The Bank of England has voted against an interest rate rise in its latest monetary policy meeting, despite a return to rising inflation revealed this week.
Only two MPC members voted against holding rates at 0.25 per cent. The committee voted unanimously to maintain government bond purchases assets at £435bn and corporate bonds at £10bn.
The minutes forecast inflation to hit 3 per cent in October, the threshold at which Bank of England Mark Carney must write to the Chancellor to explain the overshoot from the 2 per cent target.
They warn that monetary policy could tighten by a “somewhat greater extent over the forecast period than current market expectations”.
Share Centre investment analyst Helal Miah says he expects governor Mark Carney to sound out concerns about inflation at this afternoon’s press conference following the decision.
“Care needs to be taken in the wording used so not to derail the already modest and slowing growth in economic activity.
“With consumer’s real incomes falling, they are becoming more cautious and spending less. This is reflected in the increasing number of retailers with profit warnings or expressing cautious outlooks.”
Consumer confidence fell to its lowest point since December 2013, according to the latest Thomson Reuters/Ipsos Primary Consumer Sentiment Index, released today.
Ipsos Mori managing director of public affairs Bobby Duffy says confidence in job security fell substantially and there were weakening perceptions of investment.
Unemployment figures released on Wednesday reached multi-decade lows of 4.3 per cent, but wage growth of 2.1 per cent failed to keep up pace with inflation.

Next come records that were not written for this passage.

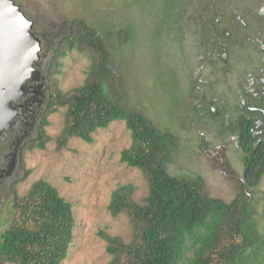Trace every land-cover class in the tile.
Masks as SVG:
<instances>
[{"label":"rangeland","instance_id":"1","mask_svg":"<svg viewBox=\"0 0 264 264\" xmlns=\"http://www.w3.org/2000/svg\"><path fill=\"white\" fill-rule=\"evenodd\" d=\"M14 1L33 19L36 33L49 36L53 26L57 30L66 21L80 22L95 31L108 55L103 90L118 108L143 115L171 136L165 159L170 174L200 179L207 197L227 205L244 197L248 217L242 225L243 247L232 264H264V176L255 188L243 183L247 153L239 140L234 143L238 132L246 129L238 124L237 109L242 101L235 85L245 87L244 75L256 73L261 66L255 39L264 33V23L253 13L261 11L264 0ZM207 18H228L227 22L236 20L248 26H216V34L228 29L224 41L232 42L233 38L226 36L229 31L234 39H242V46L232 47L236 62L229 71L222 62L208 66L200 73L204 81L197 82L193 76L199 57H210L216 47L205 25ZM53 57L50 55L47 74ZM91 69L88 54L68 51L54 71L53 82L63 92L72 91L85 84ZM48 84L50 87L49 78ZM245 98V110L259 103L249 95ZM65 113L62 108L47 116L51 140L44 150H29L26 176L16 196L26 195L39 181L54 186L72 204L76 220L74 241L63 264H109L111 257L100 232L126 240L132 237L129 219L114 217L109 211L113 193L121 186L134 185L135 199L141 201L149 187L140 170L121 161L122 152L132 145V133L125 121L99 129L93 143L70 138L66 147L58 149ZM204 134L208 141L201 143ZM222 141L229 142L225 174L215 169L217 161L204 151H214L217 146L221 150ZM219 150L217 155H221ZM14 200L0 205V236L12 220ZM193 256L188 251L187 259Z\"/></svg>","mask_w":264,"mask_h":264},{"label":"trees","instance_id":"2","mask_svg":"<svg viewBox=\"0 0 264 264\" xmlns=\"http://www.w3.org/2000/svg\"><path fill=\"white\" fill-rule=\"evenodd\" d=\"M94 32L75 22L72 35L56 49L48 73L49 104L29 150L46 148L51 140L47 116L62 108L66 109L65 125L57 139L58 149L66 147L70 138L93 143L99 129L125 121L132 145L122 152L121 161L143 173L149 193L141 201L135 199L134 185L113 193L109 211L129 219L132 237L126 240L100 232L111 257L109 264H232L243 247L248 203L243 196L230 205L211 199L202 192L200 179L169 173L165 159L171 136L143 115L118 108L103 90L108 55ZM74 49L90 56L92 69L83 86L63 92L53 82L54 71ZM241 136L240 145L247 153L243 180L255 188L264 176V142L254 141L248 130ZM12 210V220L0 236V264H63L74 241L72 204L54 186L39 181L26 195L16 196ZM188 251L193 258L187 259Z\"/></svg>","mask_w":264,"mask_h":264},{"label":"flooded vegetation","instance_id":"3","mask_svg":"<svg viewBox=\"0 0 264 264\" xmlns=\"http://www.w3.org/2000/svg\"><path fill=\"white\" fill-rule=\"evenodd\" d=\"M263 8L264 7H262L261 11L253 14H257L260 21L264 23ZM226 20L229 19L224 18L222 21L220 19L214 21L213 18H207L205 25L211 30L212 42L216 44V47L212 49L210 57L209 55L208 58L204 55L199 57V65L193 76V79L197 82L204 81V78L200 77V73H203L206 67H215V65L222 62L221 66L227 68L229 71L234 62H236V55L232 54L231 49L233 46H242V39H234L235 36L228 31L226 33L227 38H233L232 42L228 43L223 40L225 37L224 32L228 29H225L221 34H218V30L217 34L215 33L217 25L230 23V26L233 27L234 24H239L236 20L232 22H227ZM33 23L35 29V22ZM74 24V21H66L63 26H58L57 30H55V25L53 26V31L49 33V36H47L45 32L42 34L34 32L42 41L41 60L35 64L34 78L25 84V90L24 93L21 94L20 100L12 103L13 115L10 122L6 127L0 129V205L7 202L10 198L14 200L16 189L24 182L29 144L37 138L44 114L49 104L50 88L47 89V87H49L47 68L50 55L53 56L60 43L72 35ZM239 26L245 29L248 24L240 22ZM63 29H66V31L63 32ZM255 45L258 46L256 50L259 54L261 63L259 71L257 70L256 73H246L243 77L245 87L239 88V86L237 87L238 84H236L235 92L242 101L244 107L247 106L245 97L248 95L250 99L254 98L259 101L258 105L248 106L247 110L242 108L241 104L240 110L237 109V113L239 114L238 124L241 128L242 126H244V128L246 127L245 130H248V133L251 134L254 141L264 142V33L256 37ZM212 101H215V98ZM245 130H240L238 132V137L234 141L235 145H237L238 140L240 141L241 135ZM202 138L201 143L208 141L205 134ZM221 144V150H219L217 146L214 151H207L206 149H204V151L207 152L209 158L213 156L215 158L214 160L217 161L215 169L219 173L225 174L227 168L225 150L229 148V142L222 141ZM218 150L221 155L216 154ZM243 183H245V181H243Z\"/></svg>","mask_w":264,"mask_h":264},{"label":"water","instance_id":"4","mask_svg":"<svg viewBox=\"0 0 264 264\" xmlns=\"http://www.w3.org/2000/svg\"><path fill=\"white\" fill-rule=\"evenodd\" d=\"M42 41L34 23L14 0H0V129L12 118V103L34 78ZM49 89V87H47Z\"/></svg>","mask_w":264,"mask_h":264}]
</instances>
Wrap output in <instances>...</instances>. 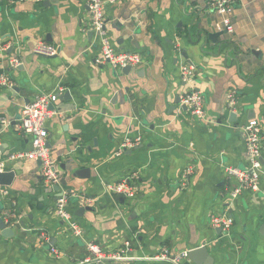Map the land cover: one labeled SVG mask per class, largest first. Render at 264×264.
I'll return each mask as SVG.
<instances>
[{"label":"crops","instance_id":"1","mask_svg":"<svg viewBox=\"0 0 264 264\" xmlns=\"http://www.w3.org/2000/svg\"><path fill=\"white\" fill-rule=\"evenodd\" d=\"M213 1L123 0L107 6L106 31L116 49L144 58L125 74L95 64L100 47L89 37L85 0H0V77L15 84L0 86V120H18L40 93L59 95L57 115L46 124L48 144L60 192L69 194L67 209L83 231L76 237L56 216L57 194L40 166L11 158L29 150L31 139L0 124V162L16 172L13 186L1 187L8 194H0V219L17 213L16 236L0 231V264H173L152 258L164 249L178 256L201 247L214 264H264V142L258 192L234 199L237 182L225 174L227 167L248 166L240 128L252 120L264 126V0H237L233 33L218 30L224 18L212 11ZM39 42L56 46L58 54L35 55ZM15 58L20 64L11 67ZM185 64L196 67L194 87L206 106L202 120L177 104L189 91L180 75ZM232 91L235 112L228 102ZM128 138L142 142L116 157ZM190 166L194 173L183 188ZM129 177L136 178L134 198L109 192ZM81 207L94 211L79 216ZM221 214L232 220L226 232L211 224ZM42 234L59 255L47 249ZM126 242L132 244L128 259H117ZM90 244L102 250L101 261L86 262Z\"/></svg>","mask_w":264,"mask_h":264},{"label":"built area","instance_id":"2","mask_svg":"<svg viewBox=\"0 0 264 264\" xmlns=\"http://www.w3.org/2000/svg\"><path fill=\"white\" fill-rule=\"evenodd\" d=\"M21 2H30L40 4L45 0H20ZM123 0H85V4L89 10L90 16V31L93 33L95 41L100 47V55L95 59L97 66H111L114 70H123L131 67L137 68L144 64V58L140 53L123 52L116 49L112 43L107 31L106 7L116 5ZM237 0H214L210 6L214 13L222 15L224 20L221 25H218L220 32L226 31L233 33L234 26L232 24L230 15L234 11ZM8 49V48H7ZM3 48L4 51L7 50ZM33 53L41 57H54L58 54L56 46L39 42L34 48ZM11 67H16L20 64L19 59H11L9 61ZM181 80L189 86V91L181 98V105L186 107L190 114L197 119H204L206 116V106L202 93L194 87L196 77V67L191 64H185L180 70ZM0 86L14 89L15 84L9 76L0 77ZM61 91V89H60ZM59 95L56 93H40L36 95L27 105L24 106L22 114L18 120L14 122L6 119H1L0 124L4 127H12L17 130L23 137L31 139V148L25 152H19L11 158L16 160H26L35 163H41L40 171L43 181L47 186L54 187L61 181L58 164L52 156L50 148L48 147V132L46 128L47 122L57 115L54 108L58 101ZM229 108L235 112L237 107V96L234 91L228 95ZM53 107V108H52ZM241 136L244 139L247 147L248 166L244 169L236 167H227L225 170L228 180L237 182L232 190V197L238 198L244 192H258L261 184L262 163L263 156V142H264V126L256 120L250 121L247 125L240 128ZM142 142L141 138L126 139L123 145L115 154L116 157L122 156L127 150L137 148ZM194 167H188L181 178V185L183 188L187 187L190 177L194 173ZM6 165L0 162V173L5 172ZM135 177H129L120 183L109 187V192L112 195L122 196L127 199L134 198L137 195V187L135 185ZM0 187V194L7 195L8 192ZM70 202L68 193H64L58 199L56 207V216L67 223L71 231L76 237H81L82 229L72 221V215L69 213L67 207ZM17 218L16 210L7 211L4 213L3 221L5 224L13 228L15 219ZM211 224L214 228L226 232L232 226V220L226 214L213 215L211 217ZM43 244L49 243V238L46 234L41 235ZM122 254L117 259H128L126 254L131 250L132 244L126 242ZM88 250L91 256L87 258L89 261H101L103 259V252L98 245H88ZM51 251L59 255L55 248ZM130 259V258H129ZM181 259H188V252H184L178 256H172L168 249H164L159 255L152 258L154 261H165L173 264H180Z\"/></svg>","mask_w":264,"mask_h":264},{"label":"water","instance_id":"3","mask_svg":"<svg viewBox=\"0 0 264 264\" xmlns=\"http://www.w3.org/2000/svg\"><path fill=\"white\" fill-rule=\"evenodd\" d=\"M47 6V3H46ZM226 31H223V33H225ZM93 33L90 32L89 33V37H92ZM214 35L211 36V38H213ZM13 49L9 50V54L12 53ZM132 68L131 67H127L123 69V72L125 74H129L131 73ZM70 96V93H66V97ZM181 103V99H178L177 104ZM53 108V107H52ZM231 122H235L237 121V116L234 115L233 113L231 114ZM49 147V144H48ZM39 166H41V163H37ZM85 173H88L87 171ZM16 178V172L14 171H5L0 173V187H12L14 184ZM43 179V178H42ZM63 185H65V181L62 180L61 182ZM53 191L57 194V198L59 199L61 197V192H60V187L59 185H56L53 187ZM86 211H94L93 208L91 207H81L78 209L77 211V215L82 216ZM0 231L2 233V236L5 238H13L16 236V232L14 228H10L8 227L5 222L3 221V219H0ZM54 246V241H50L47 245V249L51 250V248ZM188 260L191 263L194 264H214V259L213 257L210 255L209 250L206 247H201V248H196L191 250L188 253Z\"/></svg>","mask_w":264,"mask_h":264}]
</instances>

“Constant wrangling and positioning in the ongoing UK/EU talks may be contributing to this uncertain outlook while weak wage growth continues to bite,” Duffy says.
The MPC minutes warned on the limited capacity for monetary policy to support the UK’s exit from the European Union.
“Monetary policy cannot prevent either the necessary real adjustment as the United Kingdom moves towards its new international trading arrangements or the weaker real income growth that is likely to accompany that adjustment over the next few years,” the minutes say.
The MPC adds that inflation remains likely to overshoot the 2 per cent target over the next three years.